There are several depictions of a child being bled by Jews. A frequent anti-Semitic accusation against Jews was that they murdered Christians for their blood and used it in Passover rituals, an accusation known as the blood libel. Some of the images were inspired by the cult of Simon of Trent, a boy whose disappearance around Easter in 1475 was blamed on the Jews of this northern Italian town. Many Catholics venerated Simon, until in the aftermath of the Church’s Vatican II the cult of the boy was abolished.

Among the items on display are:

  • engravings from two editions of the famous 15th century world chronicle that portray the bleeding of a child, with images of Jews as grotesque characters
  • the Easter issue of an Italian magazine, La difesa della razza (The Defense of Race), from 1940 that once again return to the theme of blood libel;
  • German currency from 1922 that celebrates burning Jews;
  • an 1884 parody of the Haggadah by German artist Carl Maria Seyppel.

Teter noted that Fordham is an appropriate setting for the exhibition, as the Jesuits are not known for shying away from difficult issues.
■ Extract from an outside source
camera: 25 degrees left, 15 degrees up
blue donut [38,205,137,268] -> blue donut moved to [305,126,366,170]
1969 Haggadah printed the airline El Al.

A 1969 Haggadah printed for the airline El Al.

What is disturbing is balanced by beauty, however, as precious facsimiles of the famous 14th-century Barcelona Haggadah, the Gradual of Gisela, and the magnificent 13th-century Biblia de San Luis are also on display. All are gifts of longtime library patron James Leach, MD. The books use contemporary color printing methods to achieve exacting color replications. The gold leaf, however, is applied by hand and can be found throughout both texts.
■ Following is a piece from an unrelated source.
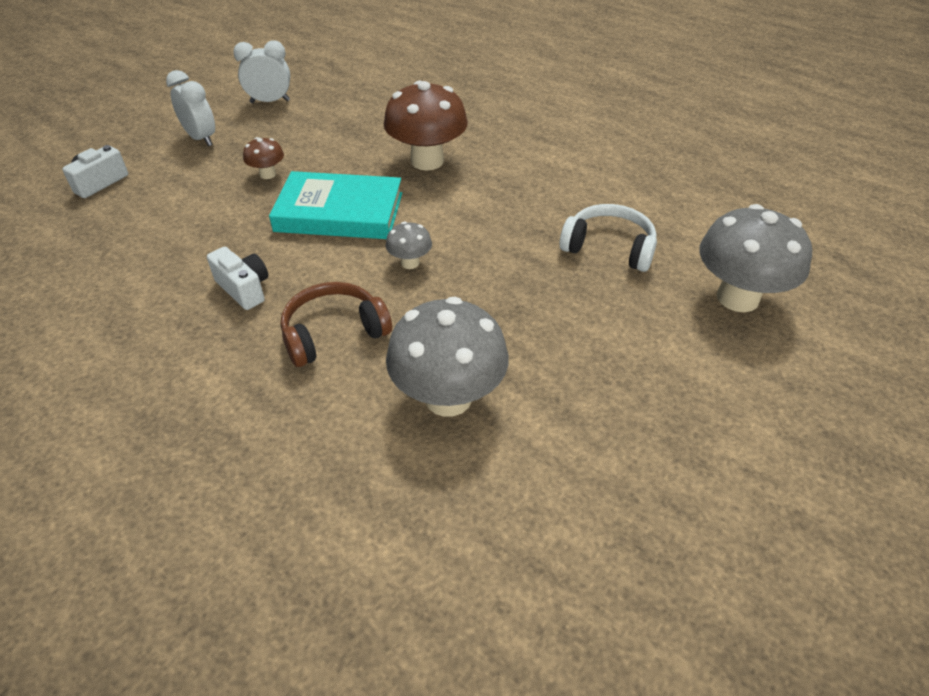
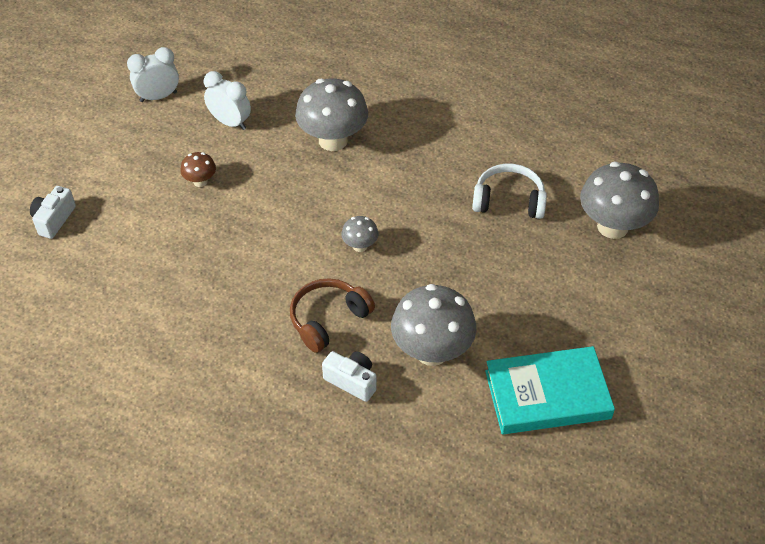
camera: 15 degrees left, 5 degrees up
white clock [166,70,215,146] -> white clock moved to [204,71,251,130]
white camera [207,247,268,310] -> white camera moved to [322,351,377,402]
turquoise book [269,171,402,239] -> turquoise book moved to [485,346,615,434]
brown mushroom [384,81,468,171] -> grey mushroom [295,78,368,151]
Although not an alumnus, Dr. Leach has developed a relationship with Fordham based on his love for the Church and for lifelong knowledge, he said. He remembers the first time he heard Mass in Latin at Holy Trinity Church in Passaic, New Jersey. From there his interest in medieval texts and manuscripts grew, he said.

James Leach

James Leach, MD

“I think people say you see God in church architecture, and in the stained glass, but God is also in the illuminations alongside the printed word,” he said.

The aesthetic and intellectual intensity of the exhibit’s three main showcases are complemented with a display of ephemera as well. Some ephemera alongside the back wall of the special collections gallery includes Haggadot in many languages, including in Arabic and Amharic. There are also a few printed as commercial promotions for Streit’s Matzos and Maxwell House Coffee—which are ubiquitous to American Jewish households, said Teter, and which often became household keepsakes.